Re: Optimizing STL files

PostPosted: Fri Jan 11, 2013 10:50 pm
by cvoinescu
kbob wrote:The motor can only skip in whole steps
Just to split hairs, hybrid steppers can only skip in multiples of four whole steps.
bdring wrote:At some point the step rate exceeds the interrupt rate so the highest step rate motor would see the problem first.
The firmware is, or at least should be, smart enough not to try to move faster than the interrupt rate. And for a short move, it won't have room to accelerate more than very little above the jerk number anyway.

There could be a bug in the step generator for very short moves; it's not difficult to make a stepper skip steps if you time the step pulses wrong. This could be a job for one of those cheap logical analysers/data loggers/DSOs on eBay.

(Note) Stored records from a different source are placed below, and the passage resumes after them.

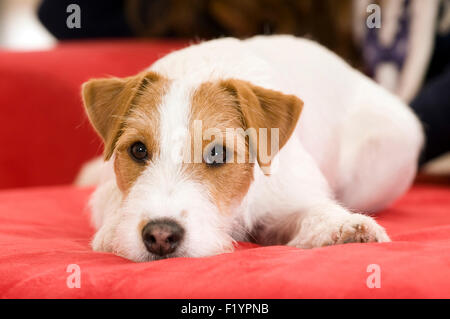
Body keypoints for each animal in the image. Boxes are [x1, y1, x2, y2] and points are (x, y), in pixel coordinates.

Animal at [80, 36, 422, 264]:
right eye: (138, 150)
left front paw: (345, 227)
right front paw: (113, 231)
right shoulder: (104, 195)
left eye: (217, 153)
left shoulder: (289, 197)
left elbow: (314, 210)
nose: (161, 236)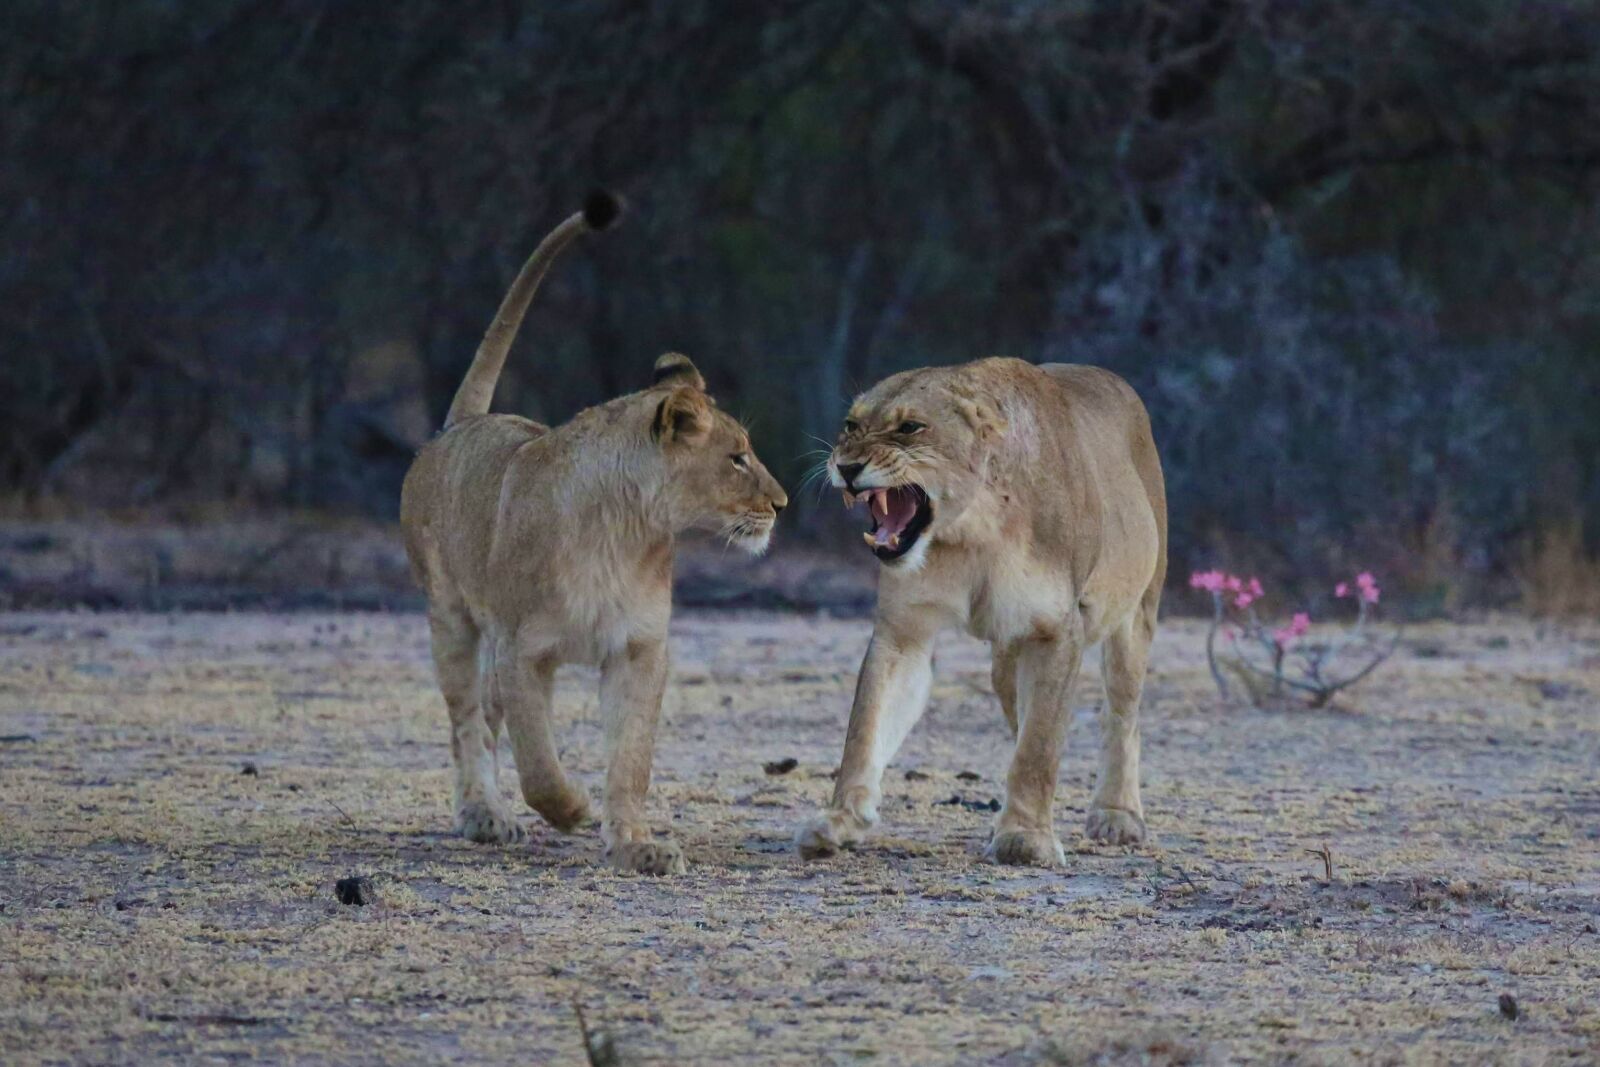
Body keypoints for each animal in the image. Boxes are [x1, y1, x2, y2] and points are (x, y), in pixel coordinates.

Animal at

I'd still vote with the mechanical explanation. What you're describing is a move that goes from stationary to moving at 20 mm/s to stationary again within 50 ms or so. Let's say the stepper is perfectly capable of going from stationary to moving at 20 mm/s, and from moving steadily at 20 mm/s to stationary. But it doesn't, really -- what it does is to accelerate at a finite rate while its position is behind the commanded position, reach a velocity well above 20 mm/s (possibly double that), and begin to catch up while decelerating to 20 mm/s. If lucky, or perfectly damped, it catches up with the commanded position just as the velocity reaches 20 mm/s, and keeps going smoothly; in practice, I think the speed and the position error oscillate a couple of times. Now what if you try to jerk the motor to a halt while it is still catching up, and moving at 40 mm/s? It may well be too much.

It would be telling to know in which direction the steps are missed. My hypothesis implies that the stepper skips on the second jerk, so for the perimeter stepover it would make a larger movement than intended, never a shorter one.